The benchmarks were ran on different machines with different max block chunk size in the settings. It was done on the old Gnoland 7.2 testnet from block height 950866 to 960866. The chunk size declares how much blocks can be processed at the same time. The max transaction chunk was left at 100 as it is the default value.
| Cpu Count | 50 chunks | 100 chunks | 200 chunks | 500 chunks | | 2 vCPUs AMD Epyc | 2m25s | 1m23s | 50s | 28s | | 4 vCPUs AMD Epyc | 1m30s | 1m05s | 37s | 18s | | 16 core/32 threads AMD Ryzen 9 7900x3d | 24s | 16s | 10s | 10-5.4s* |
- The 16 core/32 threads benchmark was ran 2/4 times the result was at 6.5s however at this point the RPC node might be a bottleneck. One time it got 10 seconds and another time it was 5.4 seconds.
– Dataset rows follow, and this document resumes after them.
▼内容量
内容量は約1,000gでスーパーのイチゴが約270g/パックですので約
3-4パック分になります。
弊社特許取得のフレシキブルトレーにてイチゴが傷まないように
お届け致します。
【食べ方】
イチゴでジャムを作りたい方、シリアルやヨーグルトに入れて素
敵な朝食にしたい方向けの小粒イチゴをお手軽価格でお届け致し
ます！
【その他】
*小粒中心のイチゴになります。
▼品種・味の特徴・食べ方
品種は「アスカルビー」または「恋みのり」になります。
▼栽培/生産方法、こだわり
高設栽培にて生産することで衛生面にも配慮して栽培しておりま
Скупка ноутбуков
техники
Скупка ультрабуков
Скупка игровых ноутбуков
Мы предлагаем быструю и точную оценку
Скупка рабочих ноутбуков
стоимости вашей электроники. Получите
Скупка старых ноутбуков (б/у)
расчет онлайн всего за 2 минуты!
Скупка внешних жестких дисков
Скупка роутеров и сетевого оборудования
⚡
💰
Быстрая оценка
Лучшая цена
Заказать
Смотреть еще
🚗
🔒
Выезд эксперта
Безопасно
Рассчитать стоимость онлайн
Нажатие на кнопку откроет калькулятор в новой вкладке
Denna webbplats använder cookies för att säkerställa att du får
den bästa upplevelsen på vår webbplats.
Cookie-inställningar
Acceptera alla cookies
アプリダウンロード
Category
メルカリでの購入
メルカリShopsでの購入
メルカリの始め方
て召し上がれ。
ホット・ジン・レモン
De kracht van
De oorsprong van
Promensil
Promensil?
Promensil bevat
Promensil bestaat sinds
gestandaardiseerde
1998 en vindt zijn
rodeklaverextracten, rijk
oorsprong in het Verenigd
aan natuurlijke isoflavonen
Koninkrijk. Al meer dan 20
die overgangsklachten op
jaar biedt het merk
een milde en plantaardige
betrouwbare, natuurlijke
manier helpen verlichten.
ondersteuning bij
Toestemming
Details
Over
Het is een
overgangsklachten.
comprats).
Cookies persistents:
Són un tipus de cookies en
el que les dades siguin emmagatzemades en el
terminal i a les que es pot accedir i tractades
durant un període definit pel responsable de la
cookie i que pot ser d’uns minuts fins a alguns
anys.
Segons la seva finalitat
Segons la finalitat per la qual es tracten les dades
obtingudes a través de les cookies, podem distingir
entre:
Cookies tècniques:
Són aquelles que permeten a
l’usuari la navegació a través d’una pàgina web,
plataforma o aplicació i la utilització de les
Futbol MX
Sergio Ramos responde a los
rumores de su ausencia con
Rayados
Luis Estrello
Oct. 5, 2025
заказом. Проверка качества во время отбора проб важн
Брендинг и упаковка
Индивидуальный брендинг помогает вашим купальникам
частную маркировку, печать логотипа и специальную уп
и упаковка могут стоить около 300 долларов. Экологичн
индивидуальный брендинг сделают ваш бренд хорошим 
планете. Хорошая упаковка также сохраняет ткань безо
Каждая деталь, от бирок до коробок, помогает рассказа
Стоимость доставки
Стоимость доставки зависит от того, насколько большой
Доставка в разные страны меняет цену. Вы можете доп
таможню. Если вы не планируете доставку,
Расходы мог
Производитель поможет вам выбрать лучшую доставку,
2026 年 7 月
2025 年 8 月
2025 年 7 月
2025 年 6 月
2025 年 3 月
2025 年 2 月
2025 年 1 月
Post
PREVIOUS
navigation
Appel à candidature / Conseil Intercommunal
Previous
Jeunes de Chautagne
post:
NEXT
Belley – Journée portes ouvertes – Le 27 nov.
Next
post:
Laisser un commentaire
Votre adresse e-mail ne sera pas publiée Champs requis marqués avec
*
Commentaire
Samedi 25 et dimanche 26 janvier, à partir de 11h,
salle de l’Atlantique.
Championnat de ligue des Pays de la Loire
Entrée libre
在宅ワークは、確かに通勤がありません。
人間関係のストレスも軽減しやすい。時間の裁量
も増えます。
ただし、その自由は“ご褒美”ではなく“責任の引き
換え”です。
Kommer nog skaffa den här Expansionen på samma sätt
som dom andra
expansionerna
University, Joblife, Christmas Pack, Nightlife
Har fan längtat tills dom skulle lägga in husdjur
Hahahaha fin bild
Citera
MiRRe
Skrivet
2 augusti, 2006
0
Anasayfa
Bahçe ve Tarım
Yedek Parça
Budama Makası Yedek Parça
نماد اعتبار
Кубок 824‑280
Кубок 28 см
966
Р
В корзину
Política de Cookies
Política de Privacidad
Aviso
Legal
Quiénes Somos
This blocks are mostly empty of transactions so it might not be the best benchmark. But it is a good indication of the performance and can be used as a reference.
For normal processing of the data, the recommended block chunk should be anywhere between 50-150. The transaction chunk should be anywhere between 50-300. This is a good balance between the performance and the not causing the RPC node to be overloaded.
If you are using your own RPC node, only dedicated for the indexer by default settings it should be able to handle up to 900 requests concurrently. If you run the node with this settings you could in theory push the indexer to use block chunk to size of 450 and transaction chunk to size of 900. However only do this if you are the only one using the node because the node will simply block requests from other users, and even the indexer. The indexer will still try to record the data and it will probably be successful, but it will actually be slower because it needs to retry the missed requests. So unless you are the only one using the node, it is not recommended to use these settings.
Or if you are the owner of this node, you can adjust this parameter in the settings and allow for more requests. If you plan to alter the node configurations better to consult the Gnoland documentation.